* **Task prompt**
Search the records for "jobdir". Report every line where it occurs.

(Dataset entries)
---+---
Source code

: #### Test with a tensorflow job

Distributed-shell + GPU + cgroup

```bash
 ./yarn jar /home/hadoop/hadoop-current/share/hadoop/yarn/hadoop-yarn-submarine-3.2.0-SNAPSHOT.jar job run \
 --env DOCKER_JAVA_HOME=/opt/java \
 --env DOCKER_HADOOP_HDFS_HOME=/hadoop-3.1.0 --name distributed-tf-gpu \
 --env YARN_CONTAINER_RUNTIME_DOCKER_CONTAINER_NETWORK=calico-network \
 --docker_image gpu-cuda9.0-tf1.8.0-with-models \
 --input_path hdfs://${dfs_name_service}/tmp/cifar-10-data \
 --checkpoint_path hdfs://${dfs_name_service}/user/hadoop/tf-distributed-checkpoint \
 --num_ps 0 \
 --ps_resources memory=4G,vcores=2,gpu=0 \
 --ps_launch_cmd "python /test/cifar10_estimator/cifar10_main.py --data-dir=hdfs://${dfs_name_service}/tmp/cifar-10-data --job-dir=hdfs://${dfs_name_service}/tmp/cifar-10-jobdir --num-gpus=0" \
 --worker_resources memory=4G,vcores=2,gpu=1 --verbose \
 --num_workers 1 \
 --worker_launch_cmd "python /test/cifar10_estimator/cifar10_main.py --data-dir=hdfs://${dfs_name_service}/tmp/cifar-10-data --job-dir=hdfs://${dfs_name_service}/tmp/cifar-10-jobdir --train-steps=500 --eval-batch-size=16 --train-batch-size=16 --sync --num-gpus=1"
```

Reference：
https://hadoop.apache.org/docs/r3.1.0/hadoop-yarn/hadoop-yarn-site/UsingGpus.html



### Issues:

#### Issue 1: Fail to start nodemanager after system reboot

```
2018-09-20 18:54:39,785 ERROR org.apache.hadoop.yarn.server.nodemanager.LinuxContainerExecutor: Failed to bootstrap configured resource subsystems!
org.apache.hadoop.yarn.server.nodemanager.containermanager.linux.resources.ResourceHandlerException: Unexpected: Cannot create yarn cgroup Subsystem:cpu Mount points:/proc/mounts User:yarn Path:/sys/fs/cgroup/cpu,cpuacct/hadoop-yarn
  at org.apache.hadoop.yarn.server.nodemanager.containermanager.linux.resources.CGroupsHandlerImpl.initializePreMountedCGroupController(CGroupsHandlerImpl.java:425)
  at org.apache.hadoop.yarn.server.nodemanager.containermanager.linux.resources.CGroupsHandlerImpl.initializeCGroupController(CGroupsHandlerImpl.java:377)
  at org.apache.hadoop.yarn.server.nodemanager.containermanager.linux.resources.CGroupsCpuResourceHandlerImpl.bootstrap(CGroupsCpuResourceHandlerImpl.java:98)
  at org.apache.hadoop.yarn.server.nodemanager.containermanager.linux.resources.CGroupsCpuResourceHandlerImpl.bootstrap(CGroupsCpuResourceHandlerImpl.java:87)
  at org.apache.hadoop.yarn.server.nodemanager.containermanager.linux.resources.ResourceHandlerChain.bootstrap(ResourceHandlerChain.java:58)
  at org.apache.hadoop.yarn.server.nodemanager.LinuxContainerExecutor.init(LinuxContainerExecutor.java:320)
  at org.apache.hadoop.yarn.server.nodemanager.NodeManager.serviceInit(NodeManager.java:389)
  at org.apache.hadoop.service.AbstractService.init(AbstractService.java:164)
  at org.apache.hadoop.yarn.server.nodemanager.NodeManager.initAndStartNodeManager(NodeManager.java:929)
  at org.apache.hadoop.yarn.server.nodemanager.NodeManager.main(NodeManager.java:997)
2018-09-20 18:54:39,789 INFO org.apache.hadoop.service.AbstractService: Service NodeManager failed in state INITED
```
---+---
* **Answer to the problem**
 --ps_launch_cmd "python /test/cifar10_estimator/cifar10_main.py --data-dir=hdfs://${dfs_name_service}/tmp/cifar-10-data --job-dir=hdfs://${dfs_name_service}/tmp/cifar-10-jobdir --num-gpus=0" \
 --worker_launch_cmd "python /test/cifar10_estimator/cifar10_main.py --data-dir=hdfs://${dfs_name_service}/tmp/cifar-10-data --job-dir=hdfs://${dfs_name_service}/tmp/cifar-10-jobdir --train-steps=500 --eval-batch-size=16 --train-batch-size=16 --sync --num-gpus=1"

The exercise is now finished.